# One of my pigeons was killed today



## SerendipityCA (May 2, 2008)

Kinda sad. I've been feeding the feral pigeons around my apartment building for a few years now. This has had quite an impact on my neighbors as the pigeons began nesting on ledges in the carport and pooping all over the cars, the fire escape, etc. Eventually this was mitigated by management. Netting was placed over the lightwell so they couldn't get down to the fire escape, they steam cleaned, they blocked off all the spaces in the carports where they could hang out.

Well, except for one! The two who used to nest on a nice private ledge under my fire escape were DETERMINED to stay close, so they ended up hanging out on a pipe in my own carport space, just outside the lightwell. There's no way they can actually build a nest, but they stay there every night. And they poop all over the pipe and the ground below it, but it's my space, and it's a single stall at the end of the row, and nobody ever goes in there.

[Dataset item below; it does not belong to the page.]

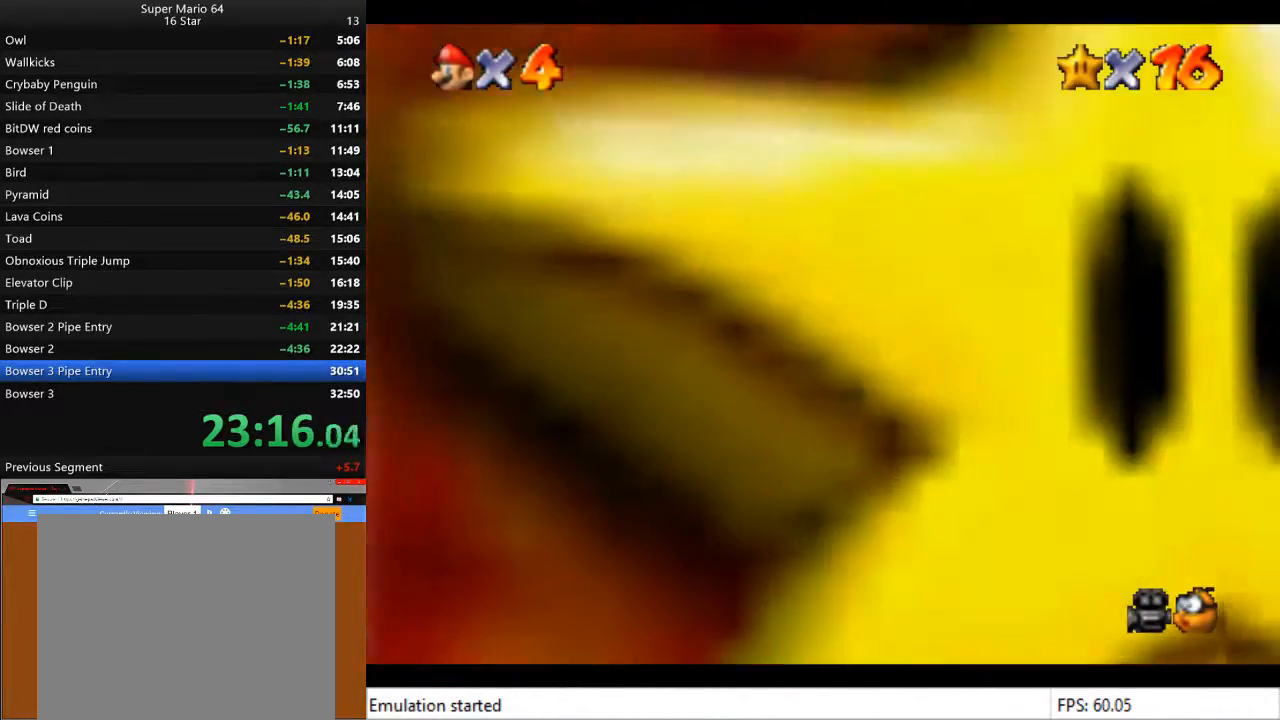
{"buttons": [], "left_stick": "up-left", "right_stick": "center", "events": [[233, "left_stick", "up-left"]]}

Late at night I used to throw seed up on the top of the free-standing carport roof which is covered with tar paper, but there are literally 12 apartments looking directly over the carport, and plenty of neighboring buildings have line of sight, and the seed made a "whoosh" sound. I know one guy who hates pigeons who is down on the end of the row and is an extreme night owl, was starting to get wise to me. And I can't go up onto the roof because the landlord won't allow any of us up there (although, we don't have a resident manager, but one guy who lives at the bottom of the stairs leading to the roof is obsessed with pigeons (as in, he really doesn't want them around), and it would only be a matter of time before he saw me going up to the roof and he's no dummy. If he saw me twice he'd definitely figure it out.

So, I've been putting out the seed in my carport stall, throwing it under my car and behind my car. 

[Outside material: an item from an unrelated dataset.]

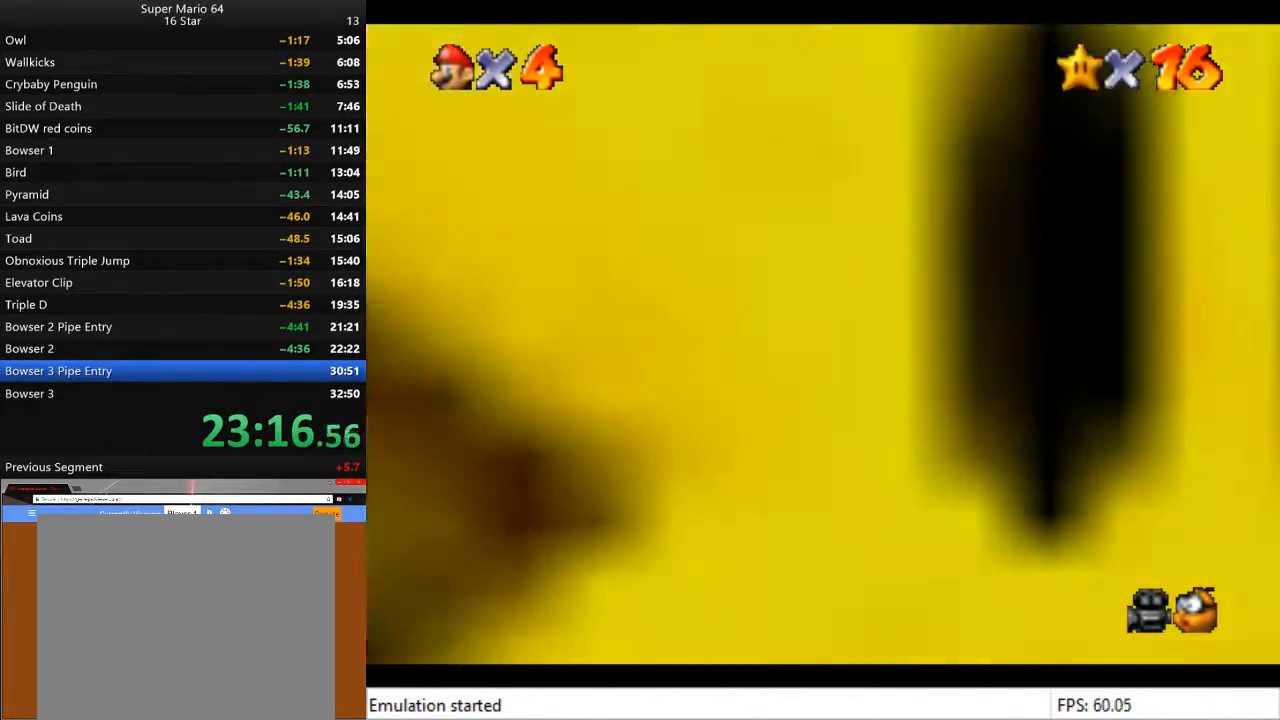
{"buttons": [], "left_stick": "up-left", "right_stick": "center", "events": []}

This is working really well.

But unfortunately sometimes I fall asleep before I go down there, so I will go down during the day. I can do it with no one seeing me, but I prefer to do it at night so the pigeons don't recognize me.

The effect of this is that they hang around waiting, and now they do recognize me. It only takes a few times before they remember a face apparently!

Anyway, I think there was a pair that liked to hang out on the railing of the fire escape ladder over the driveway where the cars come and go (I can always tell where they roost because of the poop on the ground below it). I think one of them might have been waiting for me because when I came out this morning I saw its little body lying right there. It had obviously been hit by a car. Rigor mortis had already set in. As far as I could tell, the damage was to the belly area - the viscera were falling out - so I think it must have attempted to fly up when a car came along but it didn't get high enough and was struck and killed.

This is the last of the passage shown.